◆ **Requirement**:
Please report how many lines of the following entries hold the word "Augment", giving the number alone.

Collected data

□ □ □

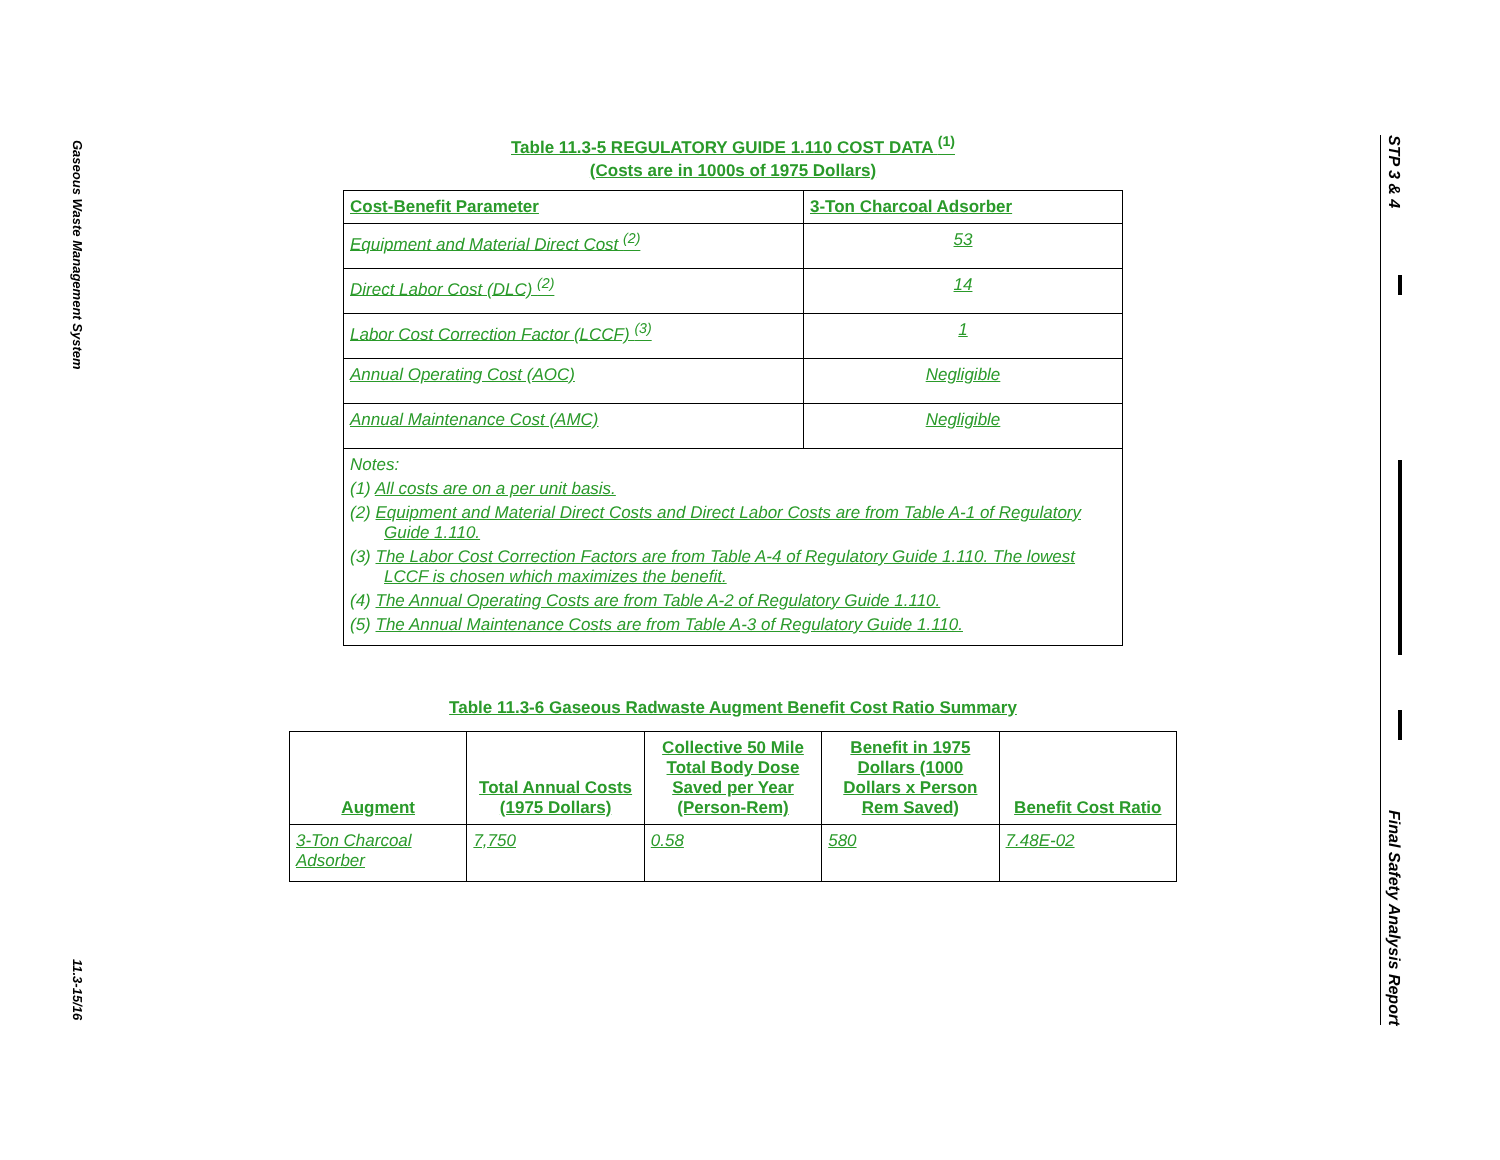Gaseous Waste Management System 11.3-15/16
STP 3 & 4 Final Safety Analysis Report
Table 11.3-5 REGULATORY GUIDE 1.110 COST DATA <sup>(1)</sup>
(Costs are in 1000s of 1975 Dollars)
| Cost-Benefit Parameter | 3-Ton Charcoal Adsorber |
| --- | --- |
| Equipment and Material Direct Cost <sup>(2)</sup> | 53 |
| Direct Labor Cost (DLC) <sup>(2)</sup> | 14 |
| Labor Cost Correction Factor (LCCF) <sup>(3)</sup> | 1 |
| Annual Operating Cost (AOC) | Negligible |
| Annual Maintenance Cost (AMC) | Negligible |
| Notes: (1) All costs are on a per unit basis. (2) Equipment and Material Direct Costs and Direct Labor Costs are from Table A-1 of Regulatory Guide 1.110. (3) The Labor Cost Correction Factors are from Table A-4 of Regulatory Guide 1.110. The lowest LCCF is chosen which maximizes the benefit. (4) The Annual Operating Costs are from Table A-2 of Regulatory Guide 1.110. (5) The Annual Maintenance Costs are from Table A-3 of Regulatory Guide 1.110. | |
Table 11.3-6 Gaseous Radwaste Augment Benefit Cost Ratio Summary
| Augment | Total Annual Costs (1975 Dollars) | Collective 50 Mile Total Body Dose Saved per Year (Person-Rem) | Benefit in 1975 Dollars (1000 Dollars x Person Rem Saved) | Benefit Cost Ratio |
| --- | --- | --- | --- | --- |
| 3-Ton Charcoal Adsorber | 7,750 | 0.58 | 580 | 7.48E-02 |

□ □ □

◆ **Result below**:
2